The Federal Housing Administration provides the following guidelines for the loans that they accept:

  • The front-end debt-to-income ratio – mortgage payment (Principle + Interest + Tax + Insurance) divided by gross income – should be less than 31%.
  • The back-end debt-to-income ratio – mortgage payment (PITI) plus all recurring monthly debt, all divided by gross income – should be less than 43%.

To run through the number quickly to find out how much you can afford --

So assuming you have 20% downpayment and low to none recurring debt, you can afford about 5X of your annual gross income (before income tax). If you have less than 10% downpayment and some debt (up to the back-end ratio of 43%), you will probably only afford 3X of your annual gross income, considering you will also have to pay mortgage insurance of up to 1.25% of loan amount.
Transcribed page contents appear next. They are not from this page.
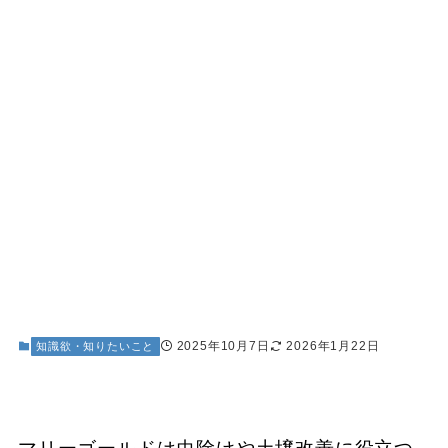
2025年10月7日
2026年1月22日
知識欲・知りたいこと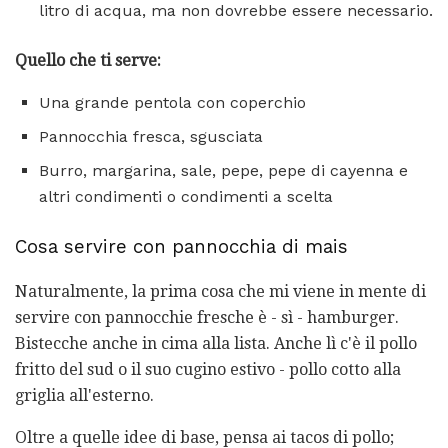
litro di acqua, ma non dovrebbe essere necessario.
Quello che ti serve:
Una grande pentola con coperchio
Pannocchia fresca, sgusciata
Burro, margarina, sale, pepe, pepe di cayenna e
altri condimenti o condimenti a scelta
Cosa servire con pannocchia di mais
Naturalmente, la prima cosa che mi viene in mente di
servire con pannocchie fresche è - sì - hamburger.
Bistecche anche in cima alla lista. Anche lì c'è il pollo
fritto del sud o il suo cugino estivo - pollo cotto alla
griglia all'esterno.
Oltre a quelle idee di base, pensa ai tacos di pollo;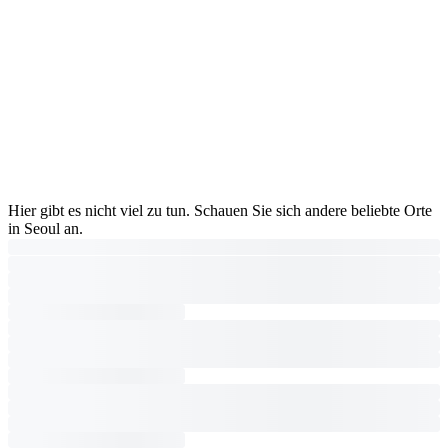
Hier gibt es nicht viel zu tun. Schauen Sie sich andere beliebte Orte
in Seoul an.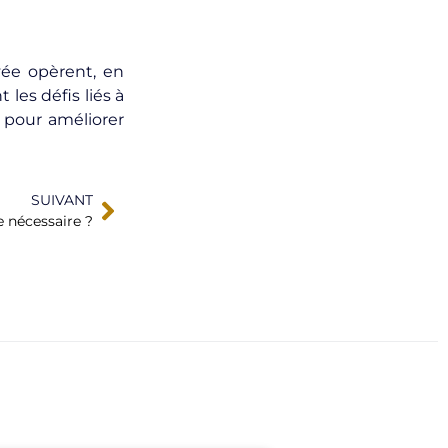
vée opèrent, en
 les défis liés à
s pour améliorer
SUIVANT
 nécessaire ?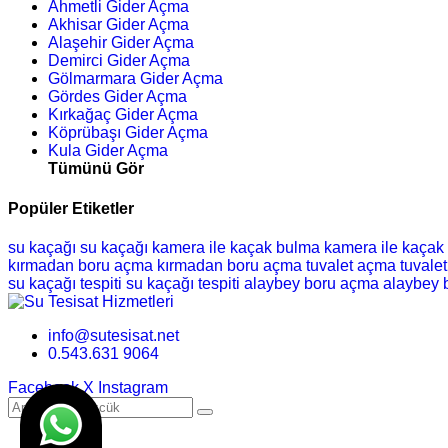
Ahmetli Gider Açma
Akhisar Gider Açma
Alaşehir Gider Açma
Demirci Gider Açma
Gölmarmara Gider Açma
Gördes Gider Açma
Kırkağaç Gider Açma
Köprübaşı Gider Açma
Kula Gider Açma
Tümünü Gör
Popüler Etiketler
su kaçağı
su kaçağı
kamera ile kaçak bulma
kamera ile kaçak
kırmadan boru açma
kırmadan boru açma
tuvalet açma
tuvale
su kaçağı tespiti
su kaçağı tespiti
alaybey boru açma
alaybey 
info@sutesisat.net
0.543.631 9064
Facebook
X
Instagram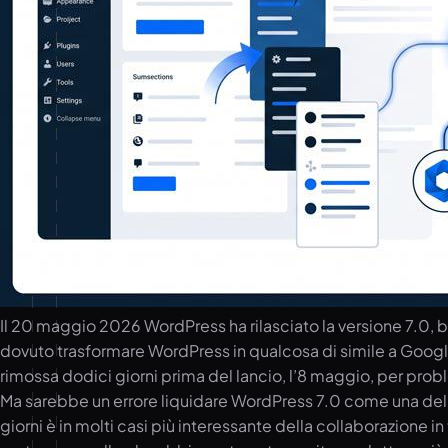
Il 20 maggio 2026 WordPress ha rilasciato la versione 7.0, ba
dovuto trasformare WordPress in qualcosa di simile a Google 
rimossa dodici giorni prima del lancio, l’8 maggio, per probl
Ma sarebbe un errore liquidare WordPress 7.0 come una delusi
giorni è in molti casi più interessante della collaborazione i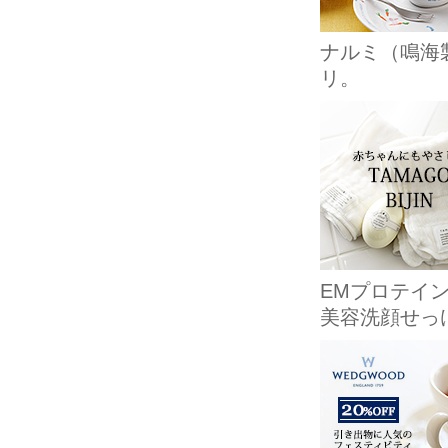
ナルミ（鳴海
リ。
EMプロテイ
美容洗顔せっ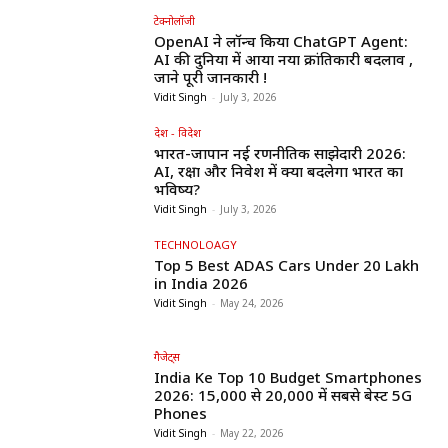
टेक्नोलॉजी
OpenAI ने लॉन्च किया ChatGPT Agent:
AI की दुनिया में आया नया क्रांतिकारी बदलाव ,
जाने पूरी जानकारी !
Vidit Singh
-
July 3, 2026
देश - विदेश
भारत-जापान नई रणनीतिक साझेदारी 2026:
AI, रक्षा और निवेश में क्या बदलेगा भारत का
भविष्य?
Vidit Singh
-
July 3, 2026
TECHNOLOAGY
Top 5 Best ADAS Cars Under ₹20 Lakh
in India 2026
Vidit Singh
-
May 24, 2026
गैजेट्स
India Ke Top 10 Budget Smartphones
2026: ₹15,000 से ₹20,000 में सबसे बेस्ट 5G
Phones
Vidit Singh
-
May 22, 2026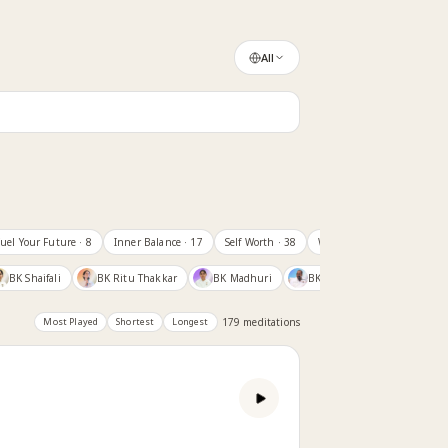
All
uel Your Future
· 8
Inner Balance
· 17
Self Worth
· 38
Work & Pressure
· 12
E
BK Shaifali
BK Ritu Thakkar
BK Madhuri
BK EV Girish
BK Yoge
Most Played
Shortest
Longest
179
meditation
s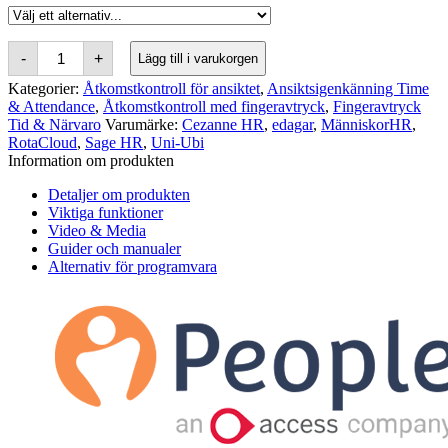
Uni-
-
+
Lägg till i varukorgen
Ubi
UFace
Kategorier:
Åtkomstkontroll för ansiktet
,
Ansiktsigenkänning Time
5
& Attendance
,
Åtkomstkontroll med fingeravtryck
,
Fingeravtryck
Pro
Tid & Närvaro
Varumärke:
Cezanne HR
,
edagar
,
MänniskorHR
,
Fingerprint
RotaCloud
,
Sage HR
,
Uni-Ubi
&
Facial
Information om produkten
Recognition
Terminal
Detaljer om produkten
kvantitet
Viktiga funktioner
Video & Media
Guider och manualer
Alternativ för programvara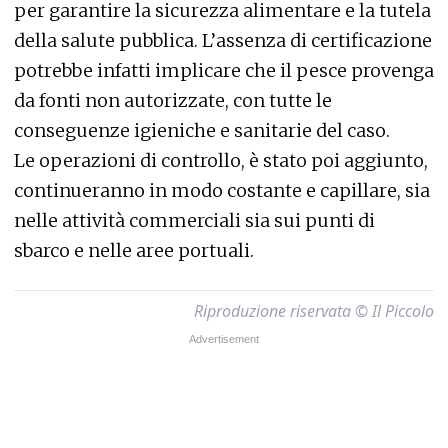
per garantire la sicurezza alimentare e la tutela
della salute pubblica. L’assenza di certificazione
potrebbe infatti implicare che il pesce provenga
da fonti non autorizzate, con tutte le
conseguenze igieniche e sanitarie del caso.
Le operazioni di controllo, è stato poi aggiunto,
continueranno in modo costante e capillare, sia
nelle attività commerciali sia sui punti di
sbarco e nelle aree portuali
.
Riproduzione riservata © Il Piccolo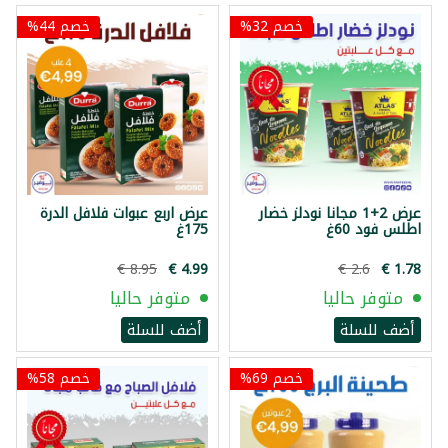
خصم 32%
خصم 44%
عرض 2+1 مجانا نودلز خضار
عرض اربع عبوات فلافل الدرة
اطلس فود 60غ
175غ
متوفر حاليا
متوفر حاليا
أضف للسلة
أضف للسلة
خصم 69%
خصم 58%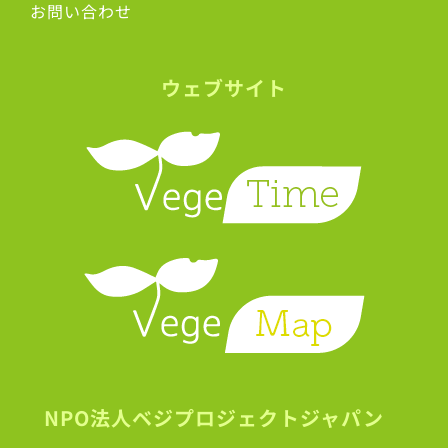
お問い合わせ
ウェブサイト
NPO法人ベジプロジェクトジャパン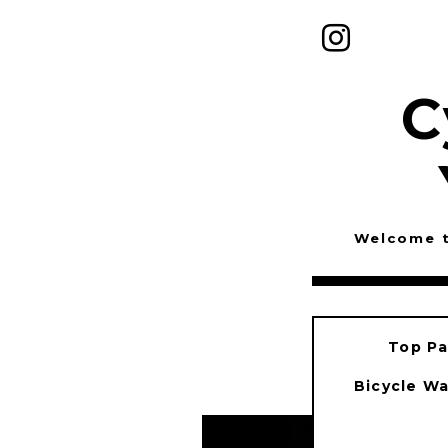
C
Welcome 
Top P
Bicycle W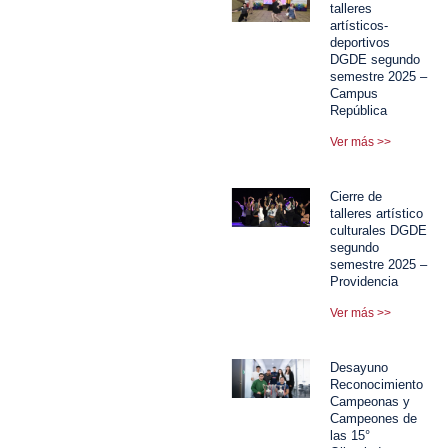
talleres
artísticos-
deportivos
DGDE segundo
semestre 2025 –
Campus
República
Ver más >>
Cierre de
talleres artístico
culturales DGDE
segundo
semestre 2025 –
Providencia
Ver más >>
Desayuno
Reconocimiento
Campeonas y
Campeones de
las 15°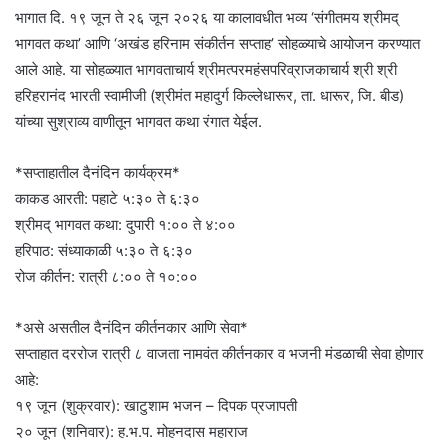
भागात दि. १९ जून ते २६ जून २०२६ या कालावधीत भव्य ‘संगीतमय श्रीमद्
भागवत कथा’ आणि ‘अखंड हरिनाम संकीर्तन सप्ताह’ सोहळ्याचे आयोजन करण्यात
आले आहे. या सोहळ्यात भागवताचार्य श्रीमत्परमहंसपरिव्राजकाचार्य श्री श्री
हरिहरानंद भारती स्वामीजी (श्रीमंत महादुर्ग किल्लेधारूर, ता. धारूर, जि. बीड)
यांच्या सुश्राव्य वाणीतून भागवत कथा रंगात येईल.
*सप्ताहातील दैनंदिन कार्यक्रम*
काकड आरती: पहाटे ५:३० ते ६:३०
श्रीमद् भागवत कथा: दुपारी १:०० ते ४:००
हरिपाठ: संध्याकाळी ५:३० ते ६:३०
रोज कीर्तन: रात्री ८:०० ते १०:००
*असे असतील दैनंदिन कीर्तनकार आणि सेवा*
सप्ताहात दररोज रात्री ८ वाजता नामवंत कीर्तनकार व भजनी मंडळाची सेवा होणार
आहे:
१९ जून (शुक्रवार): खाटुशाम भजन – दिपक प्रजापती
२० जून (शनिवार): ह.भ.प. मोहनदास महाराज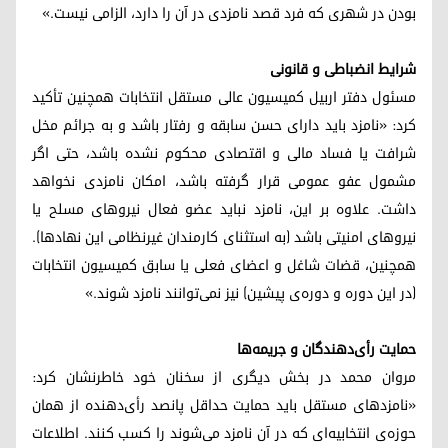
بودن در شهری که فرد قصد نامزدی در آن را دارد، الزامی نیست.»
شرایط انضباطی و قانونی
مسئول دفتر اربیل کمیسیون عالی مستقل انتخابات همچنین تأکید
کرد: «نامزد باید دارای حسن سابقه و رفتار باشد و به جرائم مخل
شرافت یا فساد مالی و اقتصادی محکوم نشده باشد، حتی اگر
مشمول عفو عمومی قرار گرفته باشد، امکان نامزدی نخواهد
داشت. علاوه بر این، نامزد نباید عضو فعال نیروهای مسلح یا
نیروهای امنیتی باشد (به استثنای کارمندان غیرنظامی این نهادها).
همچنین، قضات شاغل و اعضای فعلی یا سابق کمیسیون انتخابات
(در این دوره و دوره‌ی پیشین) نیز نمی‌توانند نامزد شوند.»
حمایت رأی‌دهندگان و جریمه‌ها
مروان محمد در بخش دیگری از سخنان خود خاطرنشان کرد:
«نامزدهای مستقل باید حمایت حداقل پانصد رأی‌دهنده از همان
حوزه‌ی انتخابیه‌ای که در آن نامزد می‌شوند را کسب کنند. اطلاعات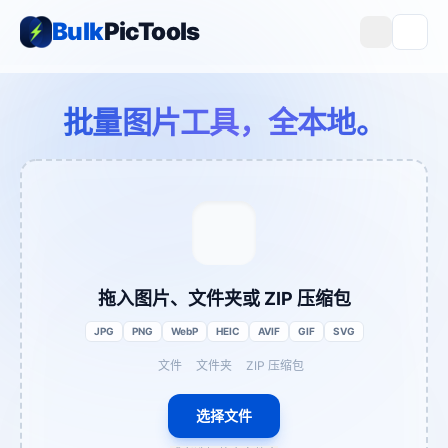
Bulk
PicTools
批量图片工具，全本地。
拖入图片、文件夹或 ZIP 压缩包
JPG
PNG
WebP
HEIC
AVIF
GIF
SVG
文件
文件夹
ZIP 压缩包
选择文件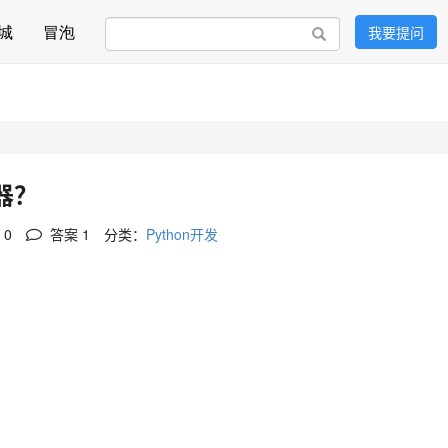
城
冒泡
我要提问
搜索
器？
 0
答案
1
分类：
Python开发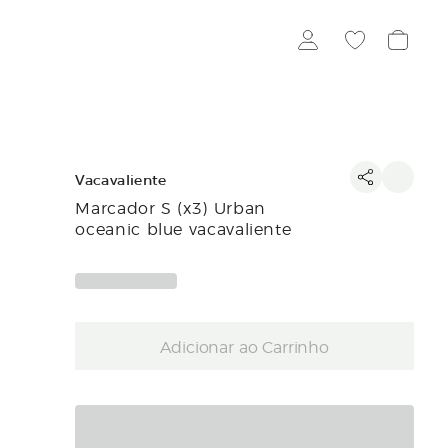
Vacavaliente
Marcador S (x3) Urban
oceanic blue vacavaliente
Adicionar ao Carrinho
But keep in mind the numbers above are "quick run through" - to be a serious buyer, you need to consider other factors in life --

If you are buying a house with someone else (spouse, parent, adult child, partner/companion, brother or sister or other relative), you should consider your co-purchaser's earnings and existing debts as well. Remember, if you apply for a loan with somebody else, you and your coborrower are both legally responsible for repayment of the mortgage.

Your buying power depends on how much you have available for the down payment and how much a financial institution will agree to lend you.

Your down payment

If you are a first-time CA home buyer, the price you can afford to pay for a house may well be limited by your ability to come up with the required down payment and closing costs. If you haven't accumulated much savings, you may want to set aside funds for a down payment on a regular basis from your paycheck. Monies in your checking and savings accounts, mutual funds, stocks and bonds, the cash value of your life insurance policy, and gifts from parents or other relatives may all be suitable sources for a down payment.

Private Mortgage Insurance

Depending on the lender and loan type, you may be able to get a mortgage with as little as 3 percent or 5 percent down. However, putting less than 20 percent down often means you will be required to purchase private mortgage insurance. Private Mortgage Insurance (PMI) in CA helps protect the lending institution in case you fail to make payments on your mortgage.

Your closing costs

In addition to the down payment, you will also need to consider closing costs. The closing is the final step during which ownership of the house is transferred to you. The purpose of the closing is to make sure the property is ready and able to be transferred from the seller to you.

Closing costs generally range from 3 percent to 6 percent of the amount of the loan. So, if you were to buy a $100,000 house with a 5 percent ($5,000) down payment, you could expect to pay between $2,850 and $5,700 on your $95,000 mortgage. Sometimes, you can negotiate with the seller of a property to pay some of your closing costs, which will reduce the amount of money you will need to bring to closing.

How much a financial institution will lend you

Apart from having available funds for a down payment and closing costs, the other major factor limiting how expensive a house you can buy will be how much you can borrow.

When you apply for a mortgage, the lender will consider both your earnings and your existing debts in determining the size of your loan. Lenders generally use the FHA's 31%/43% guideline I mentioned above to determine what size mortgage you are eligible for. This is called the total Debt-to-Income Ratio.

Some lenders may have other somehow flexible guidelines for non-conforming loans; however it may means you will pay a much higher interest rate to cover their risks.

Don’t Despair, There is a Loan For You

When you go to apply for a mortgage, the lender will use all the relevant data -- your income, your existing debts, the purchase price of the house, your down payment, the interest rate on the loan, and the cost of property taxes and insurance -- and calculate whether you qualify to borrow the amount of money you need to buy the house. Shop around and you may find one that's suitable for you.